The computer has booted, and I am running the classic BASIC hello world program in a constant loop. It says "hello fm8!!!" over and over.

Now, after some hesitation, Fujitsu BASIC was launched and a program was entered. This is a very nice keyboard, possibly because it’s built like a brick shithouse, just like the rest of the computer.

If I had been a little more patient, I would have been able to look up blog friend Curt J. Sampson’s knowledge base about the Fujitsu FM-8, which would have told me to put up switches 9 and 10:

Switch 9 Switch 10 Does what?
UP UP F-BASIC ROM/disk mode
UP down Bubble memory
down UP DOS
down down Reserved/unused (or 8” DOS?)

Take the ROMs to the PROM

Something was still bothering me. Maybe you noticed it in one of the previous pictures. The ROM closest to the CPU isn’t a mask ROM, like the other ones on the motherboard. No, it’s a UV EPROM. If there were other modifications done to the system, then maybe the person who had it before put something cool in ROM! So… what’s on that ROM?

I did a little bit of poking around and found two plastic-package EPROMs: SM11-14, and SN11-11. According to Retro PC Gallery, these are the stock Fujitsu 5.25” floppy BIOS and the font ROM, respectively. I also found a ceramic package chip with a sticker, which I’m also assuming is an EPROM, marked SL11-11, and what appears to be some kind of small PLD or bipolar PROM, SK11-11. I wasn’t able to find any documentation on these parts, but I’m assuming they are all stock.

So, no new cool software, but it’s fun to look at how many ROMs this considerably expensive machine held.
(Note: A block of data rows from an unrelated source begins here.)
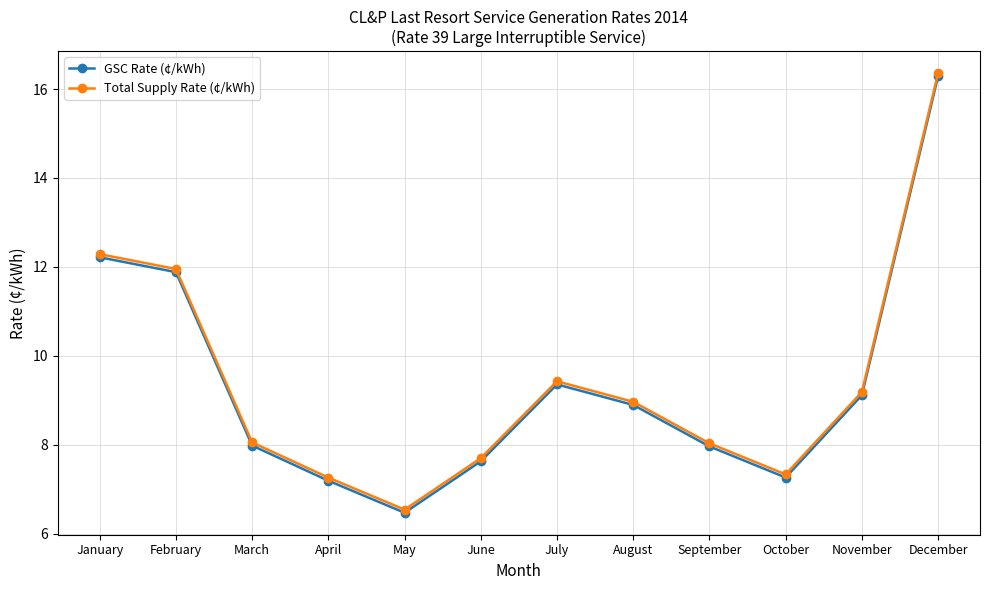

Is the value of GSC Rate (¢/kWh) at February greater than the value of Total Supply Rate (¢/kWh) at April?

Yes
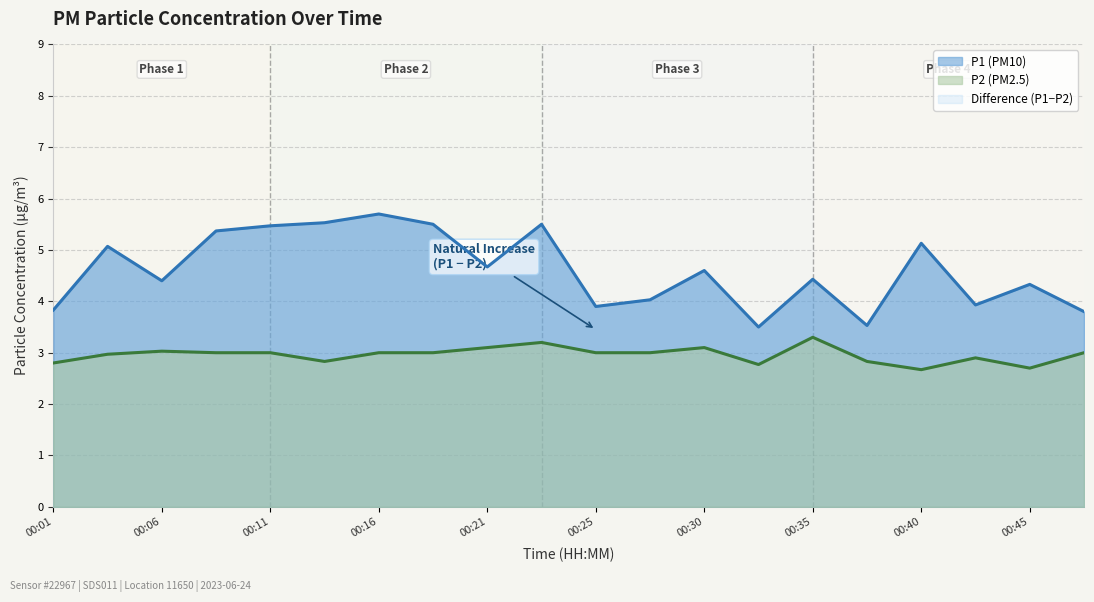

The value of P1 at 00:16 is 5.7. True or false?

True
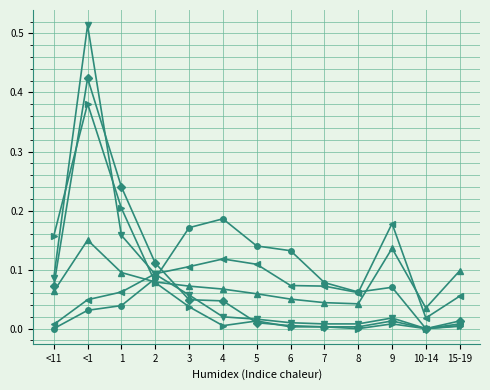

At which category is the sum across all series the highest?

<1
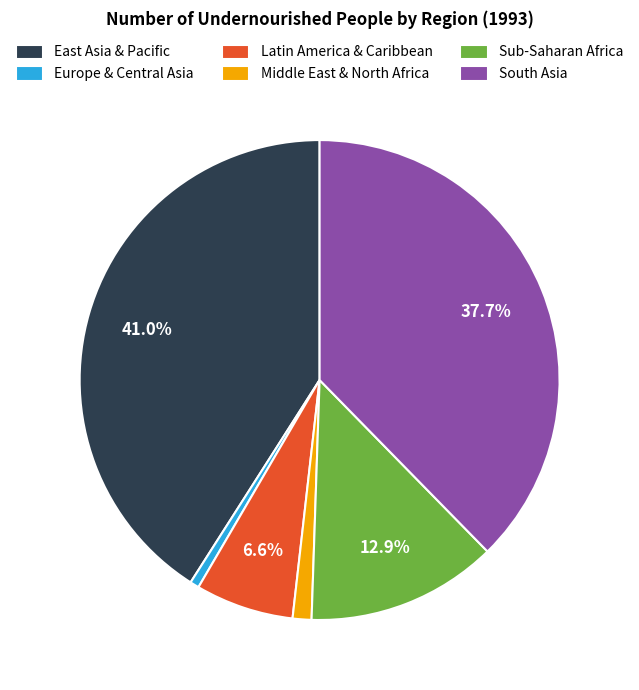

What percentage is NOT represented by Sub-Saharan Africa?

87.1%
If I am understanding other sources correctly, then there is some kind of ROM-resident Forth out there that I would like to try and get running on this machine in the future.

In the meantime, this FM-8 is running, and it’s ready for all kinds of other shenanigans. I have a couple things I would like to explore:

  • The software catalogue, including the few games made available for it;
  • Disk drive interfaces, maybe even an emulated one;
  • Implementing the HERO-09 clone. I’m pretty sure we can build one for less than ¥9000 plus shipping, even if we do need to buy an IDC DIP connector.

Repair Summary

Fault Remedy Caveats
CPU is missing. Put the correct 68B09P CPU in. Do not put in an “E” CPU.
Does not boot after CPU replacement. Change bootstrap DIPs 9 and 10 from “DOS” to F-BASIC ROM (UP/UP)  
  1. There appears to be an article later, in the June 1983 edition, where they discuss fixes for floppy drive compatibility when using the HERO-09. The HERO-09 introductory article is reprinted in the FM-7/FM-8 Application Note mook, as well. 

  2. The “B” indicates a higher clock speed than the standard issue. According to the Hitachi HD63B09 datasheet, the “B” part is good to 8MHz, unlike the “A” part which is 6MHz, and the unmarked part which is 4MHz. 

  3. Tons of Japanese computers use this pinout for TTL-level RGB, making it almost a de facto standard in my book. This might be the most useful piece of hardware I’ve ever made.